-------- RECORDS TO PROCESS
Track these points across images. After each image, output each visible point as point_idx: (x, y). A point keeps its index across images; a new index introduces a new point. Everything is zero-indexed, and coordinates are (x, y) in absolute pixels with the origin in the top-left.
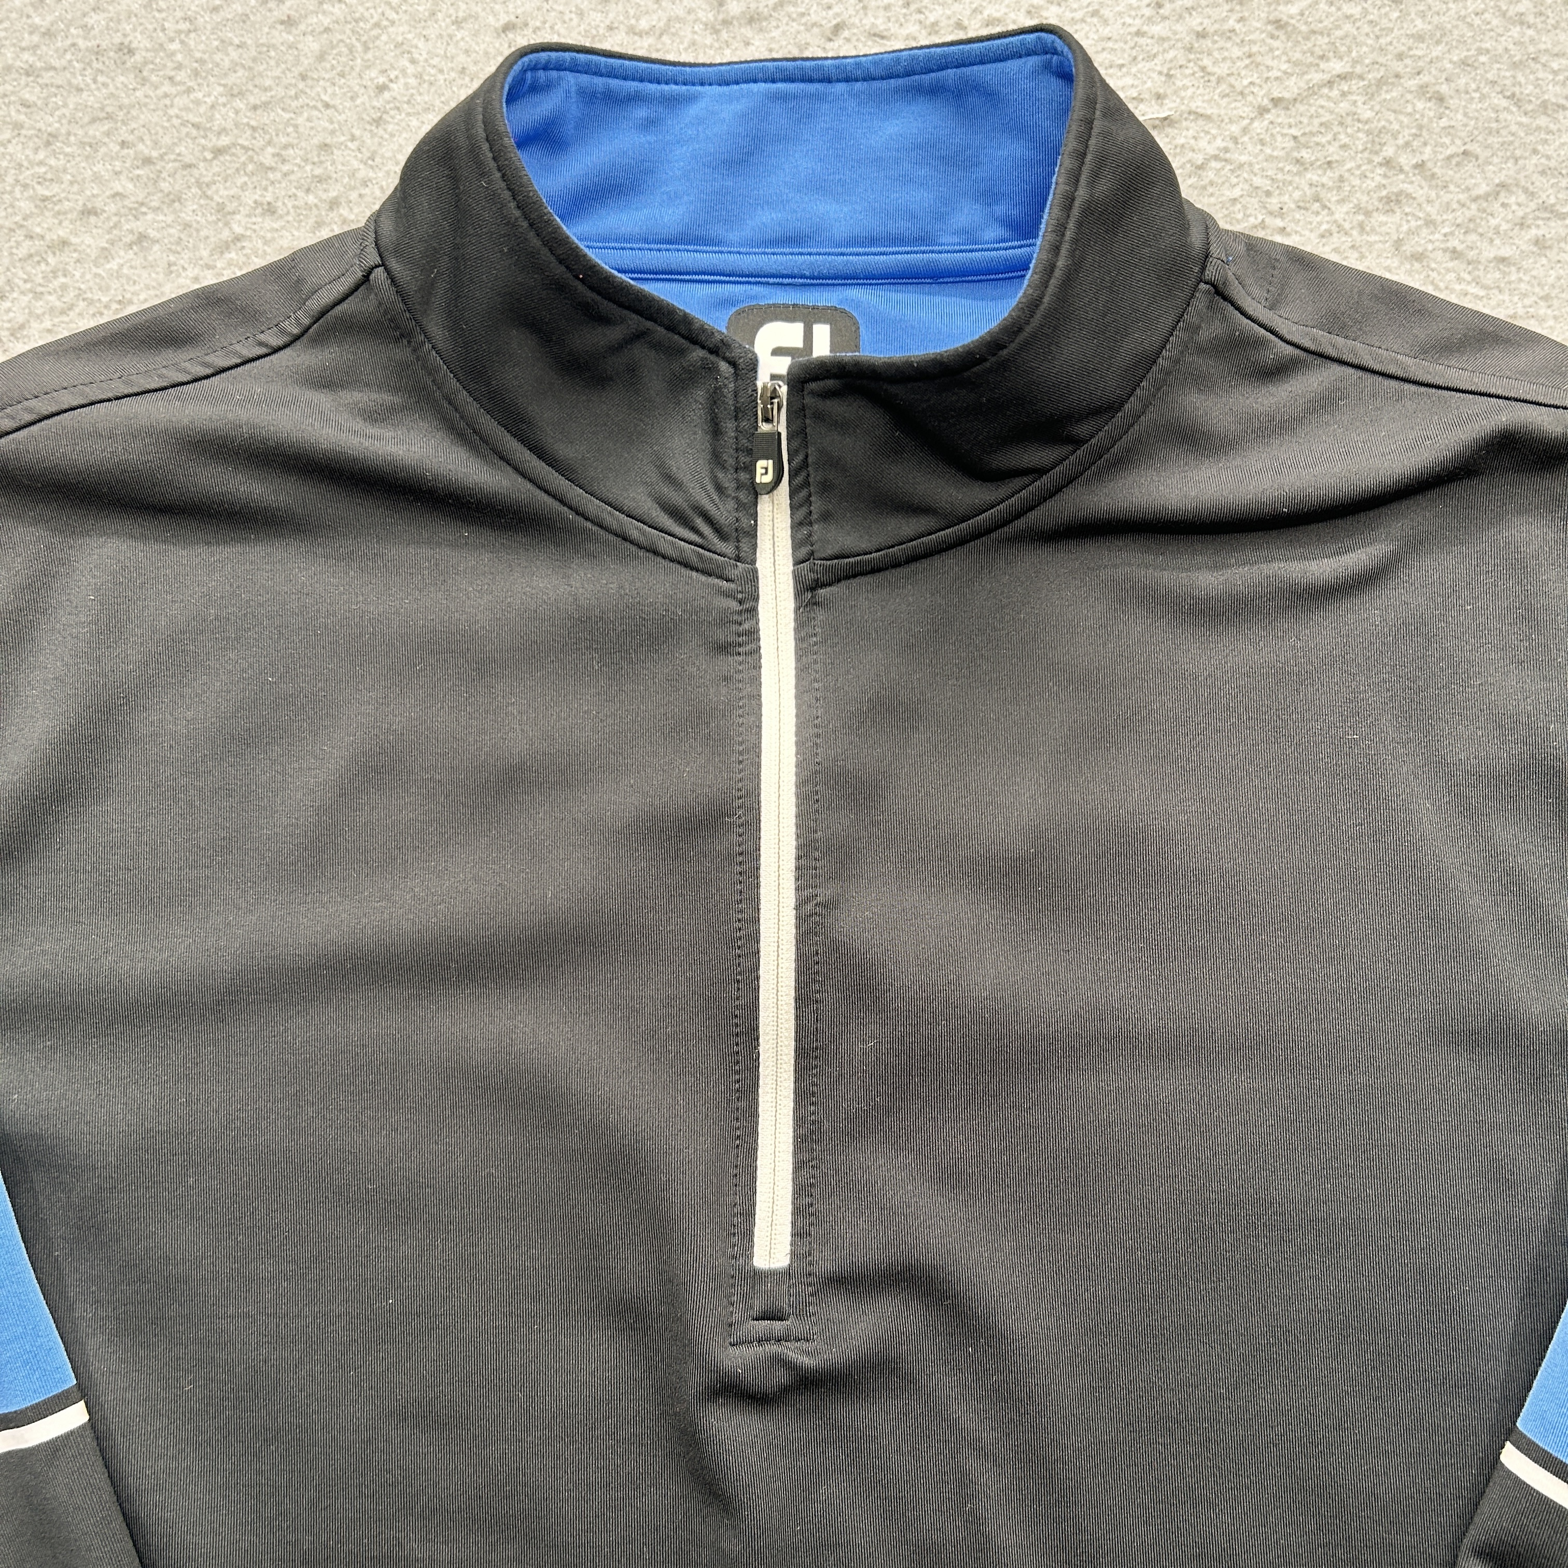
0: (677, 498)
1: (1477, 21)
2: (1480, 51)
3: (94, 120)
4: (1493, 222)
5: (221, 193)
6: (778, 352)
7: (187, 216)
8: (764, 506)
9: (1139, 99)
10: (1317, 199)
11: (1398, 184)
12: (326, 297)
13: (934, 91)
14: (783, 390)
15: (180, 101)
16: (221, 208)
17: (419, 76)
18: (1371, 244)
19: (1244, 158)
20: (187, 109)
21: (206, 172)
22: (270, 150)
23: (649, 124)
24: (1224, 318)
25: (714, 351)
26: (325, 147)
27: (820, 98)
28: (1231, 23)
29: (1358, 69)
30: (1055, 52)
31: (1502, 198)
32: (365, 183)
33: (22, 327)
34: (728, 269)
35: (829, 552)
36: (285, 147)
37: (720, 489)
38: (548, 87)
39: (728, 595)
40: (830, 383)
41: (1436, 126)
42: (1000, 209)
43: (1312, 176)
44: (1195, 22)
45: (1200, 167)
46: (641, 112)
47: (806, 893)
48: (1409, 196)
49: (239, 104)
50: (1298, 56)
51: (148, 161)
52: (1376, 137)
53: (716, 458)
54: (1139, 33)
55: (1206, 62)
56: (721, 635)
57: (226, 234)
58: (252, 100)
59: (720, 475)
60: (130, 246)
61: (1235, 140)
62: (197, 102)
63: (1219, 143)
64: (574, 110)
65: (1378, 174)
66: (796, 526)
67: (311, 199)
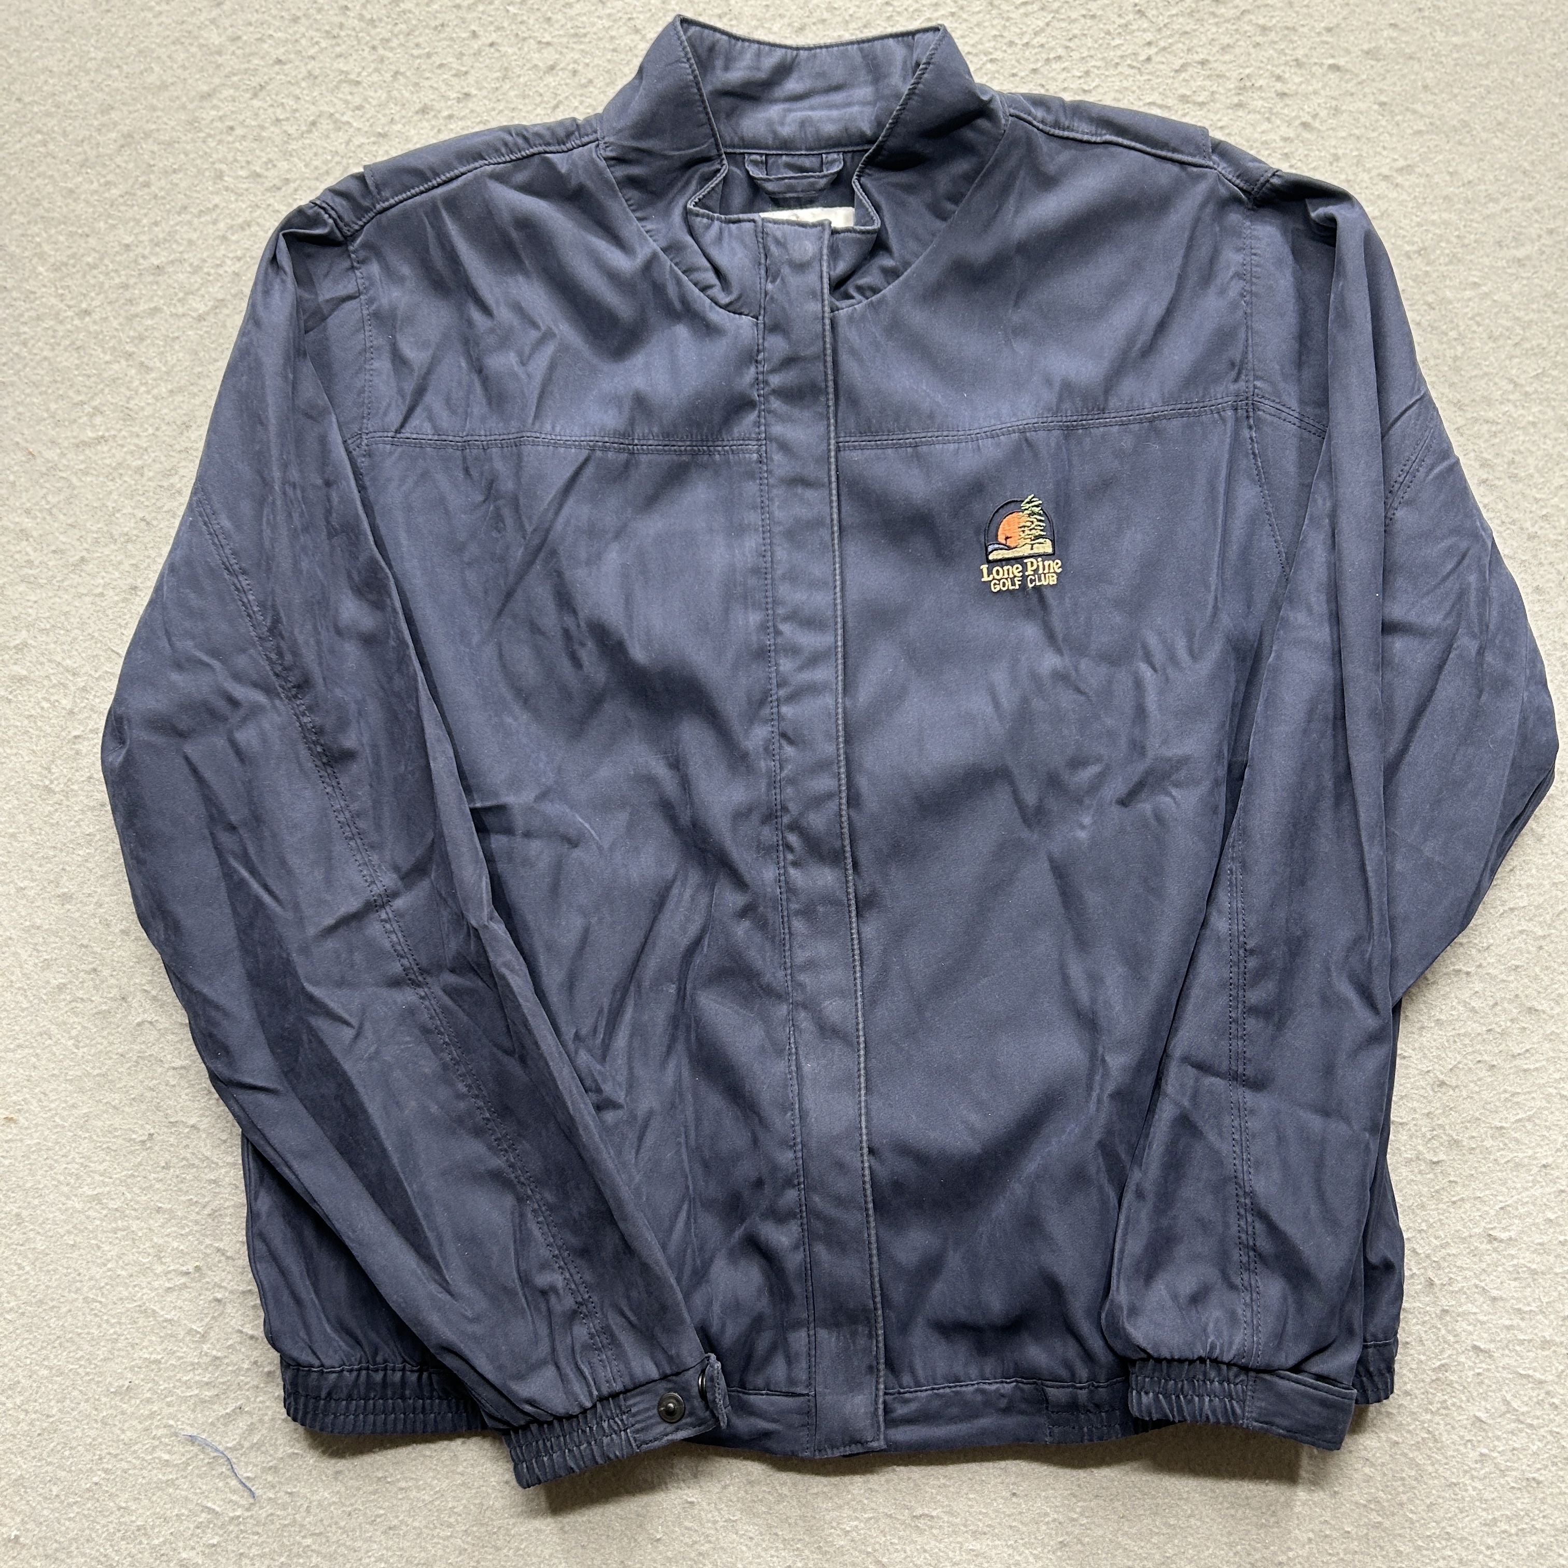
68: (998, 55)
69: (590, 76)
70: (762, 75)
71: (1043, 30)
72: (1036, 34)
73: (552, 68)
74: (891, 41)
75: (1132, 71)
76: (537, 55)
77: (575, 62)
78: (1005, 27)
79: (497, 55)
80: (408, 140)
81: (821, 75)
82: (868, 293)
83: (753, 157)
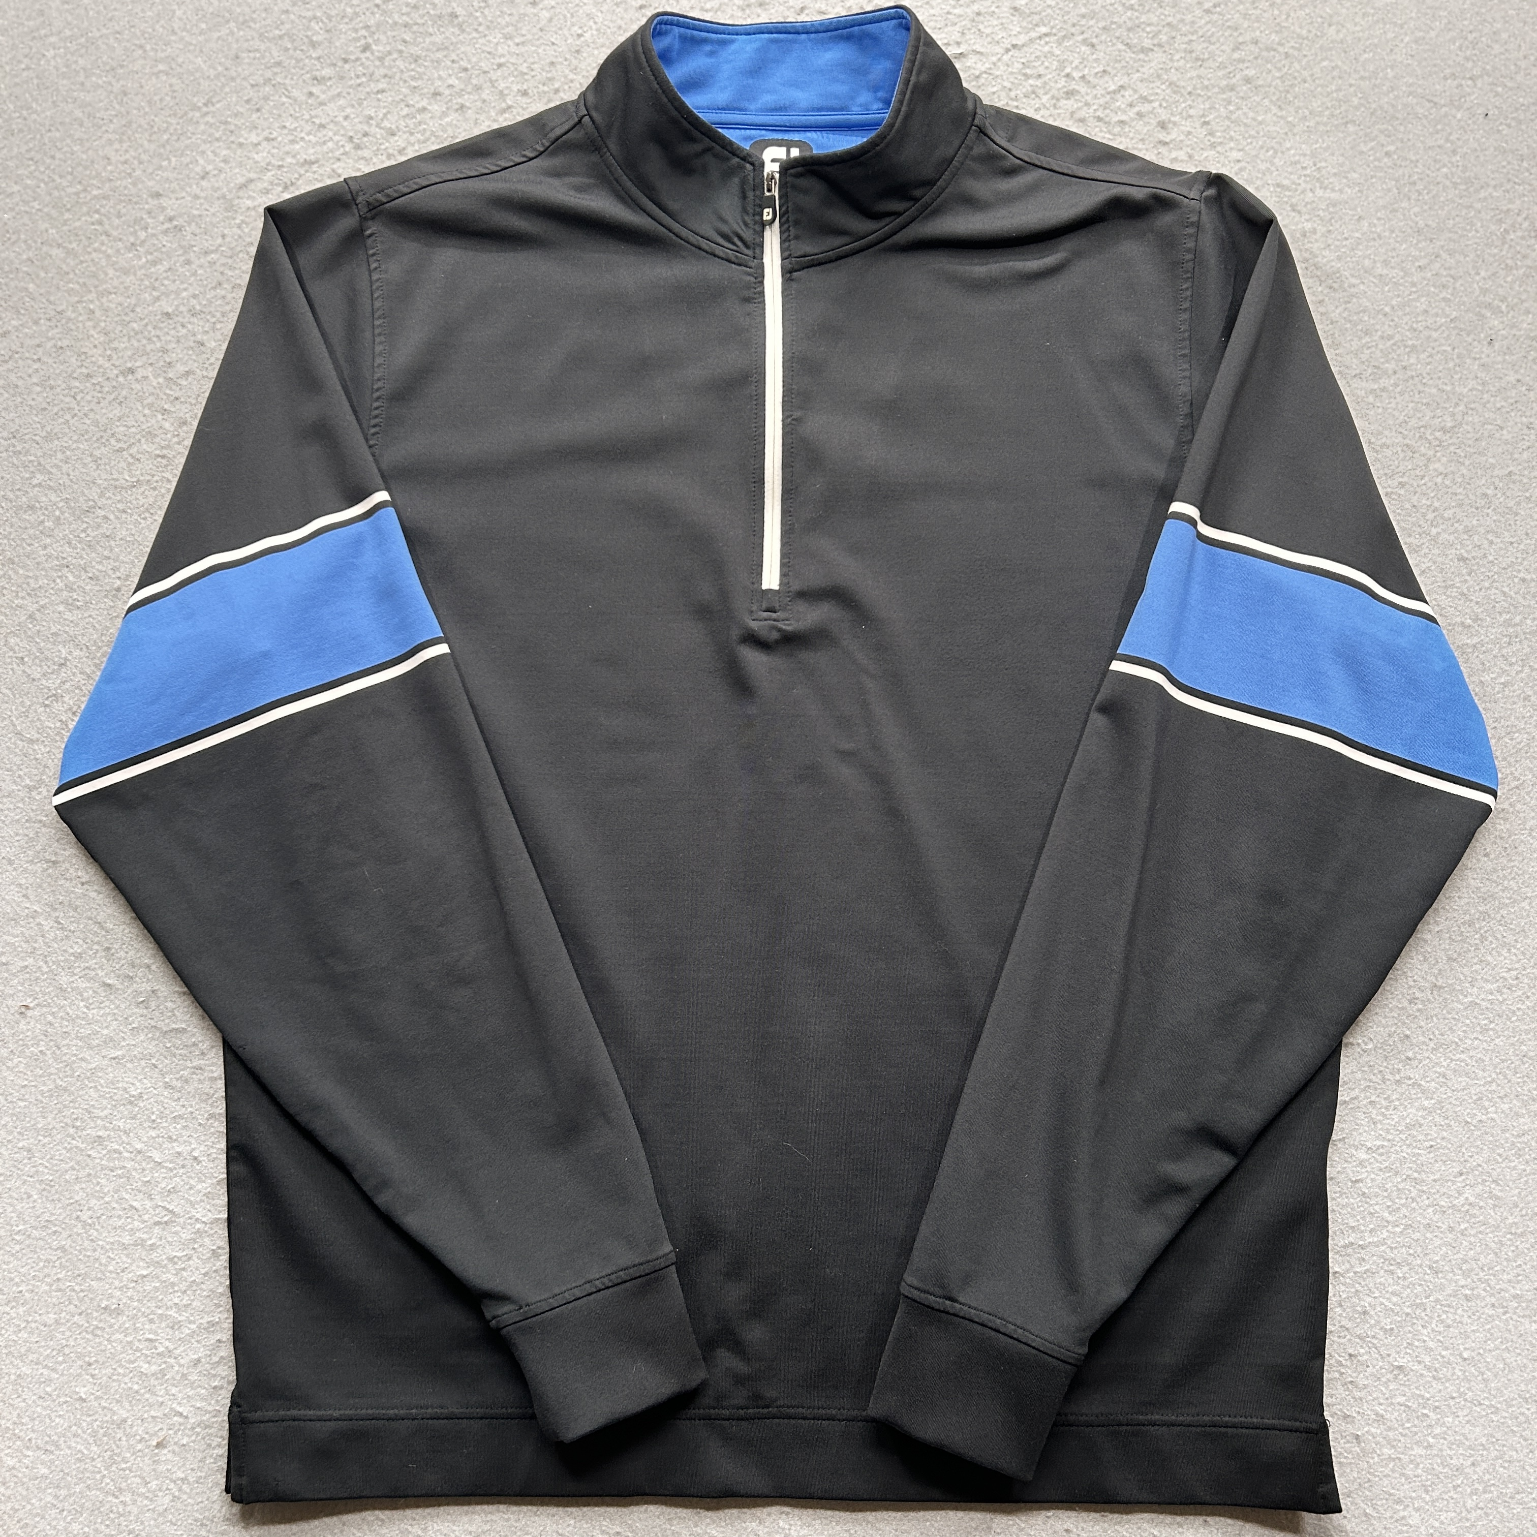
----------------
WHAT IS REQUIRED.
Put the lines running from the start of the records through the line containing "0: (677, 498)", both included, into a JSON list of strings with one string per line. Omit blank lines and leave the pictures out.

ANSWER SECTION.
[
  "Track these points across images. After each image, output each visible point as point_idx: (x, y). A point keeps its index across images; a new index introduces a new point. Everything is zero-indexed, and coordinates are (x, y) in absolute pixels with the origin in the top-left.",
  "0: (677, 498)"
]